John Thurston, the commissioner of state lands, returned $346,036 to Crawford County on Wednesday. Most of the funds have gone to county school districts.
The turnback, part of $18,244,997.60 statewide, was produced by property owners paying delinquent real estate taxes and from proceeds in excess of taxes due when the State Lands Office sells property.
“Our whole purpose in collecting delinquent real estate taxes, and in selling long-delinquent properties, is to get that funding to the counties where it is owed,” Thurston said. “When we sell properties that have been delinquent for many years, it gets them back onto the county tax rolls, producing income that helps a county with its roads, schools and emergency services.”
County Judge Dennis Gilstrap pointed out the turnback is not new funds.
“The funds were received in 2016 and disbursed in 2016,” he said.
Alma School District received $103,905.62; Cedarville schools, $11,384.36; Mountainburg schools, $33,289.52; Mulberry schools, $23,333.56; and Van Buren schools, $111,200.27.
The county road fund received $14,554.48 and county library fund $9,815.24.
The City of Van Buren received $4,404.83 for its general fund and $3,303.63 for its road fund; Alma $4,097.73 for its general fund, $528.74 for its pension fund and $1,982.76 for its road fund; Cedarville $34.43 for its road fund; Chester $106.71 for its general fund and $32.01 for its road fund; Dyer $813.43 for its general fund and $244.03 for its road fund; Kibler $6.83 for road fund and $22.76 for general fund; Mountainburg $83.85 for general fund, $19.73 for pension fund and $73.98 for road fund; and Mulberry $1,707.57 for general fund and $800.43 for road fund.

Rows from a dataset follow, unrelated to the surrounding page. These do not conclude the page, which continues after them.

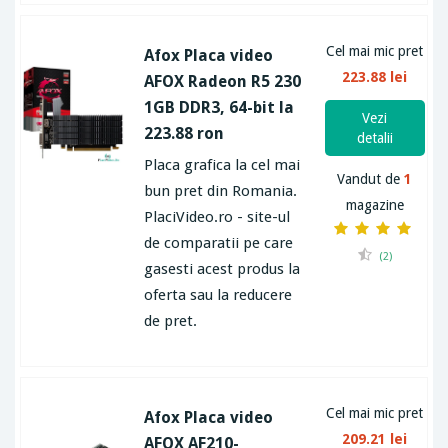
Cel mai mic pret
Afox Placa video
223.88 lei
AFOX Radeon R5 230
1GB DDR3, 64-bit la
Vezi
223.88 ron
detalii
Placa grafica la cel mai
Vandut de
1
bun pret din Romania.
magazine
PlaciVideo.ro - site-ul
de comparatii pe care
(2)
gasesti acest produs la
oferta sau la reducere
de pret.
Cel mai mic pret
Afox Placa video
209.21 lei
AFOX AF210-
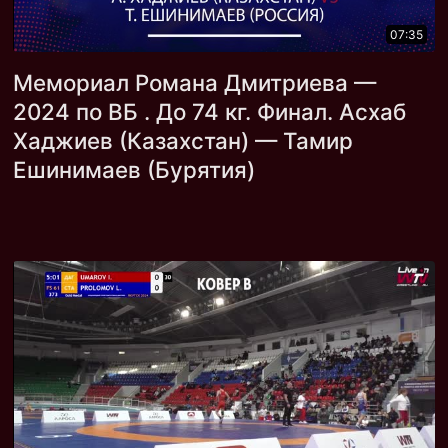
07:35
Мемориал Романа Дмитриева —
2024 по ВБ . До 74 кг. Финал. Асхаб
Хаджиев (Казахстан) — Тамир
Ешинимаев (Бурятия)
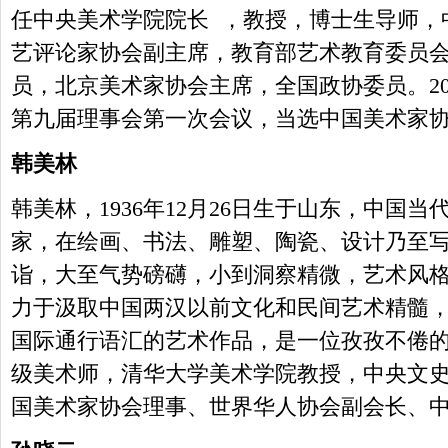
任中央美术学院院长 ，教授，博士生导师，
艺评论家协会副主席，教育部艺术教育委员
员，北京美术家协会主席，全国政协委员。201
第九届理事会第一次会议，当选中国美术家
韩美林
韩美林，1936年12月26日生于山东，中国
家，在绘画、书法、雕塑、陶瓷、设计乃至
诣，大至气势磅礴，小到洞察精微，艺术风
力于汲取中国两汉以前文化和民间艺术精髓
国际通行语汇的艺术作品，是一位孜孜不倦
级美术师，清华大学美术学院教授，中央文
国美术家协会理事、世界华人协会副会长、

A public auction for the sale of tax delinquent land in Crawford County will be at 10 a.m. Wednesday at the Doubletree Hilton, 700 Rogers Ave., Fort Smith.
Thurston said registration will begin at 9:30 p.m.
A catalog of tax delinquent lands, which contains current statutes governing the sales, auction dates, times, location and other pertinent information regarding parcels being offered can be found on the commissioner’s website at www.cosl.org.
“Bidding begins at the amount of taxes and fees that are due,” Thurston said. “Owners of delinquent parcels should remember that they have only 10 business days to redeem property if it sells at auction.”
Delinquent property owners may call the COSL office at (501) 324-9422 to request a petition to redeem, or they may look up the delinquent parcel on the COSL website and print it from there, Thurston said.
Since Thurston took office in 2011, the COSL has returned almost $119 million to counties across Arkansas. Turnback totals have declined slightly over the past few years, but more properties are being returned to the county tax rolls, Thurston pointed out.
In the past, bidding at auctions began at the assessed value of the land. A 2013 law changed the opening bid amount to the accrued delinquent taxes and related penalties. Other statutory changes reduced the redemption and litigation periods after a property is sold.
“More people are purchasing property now, since bidding begins lower and the waiting period is shorter,” Thurston said. “Overall, we are returning more properties to private ownership, which benefits the counties that can now collect annual taxes on those properties.”
Property is certified to the COSL office when it is two years delinquent. Owners then have two more years to redeem the property before it goes to public auction. Any parcels not sold at auction are placed on the COSL’s post-auction sales list, where the public can submit offers to purchase.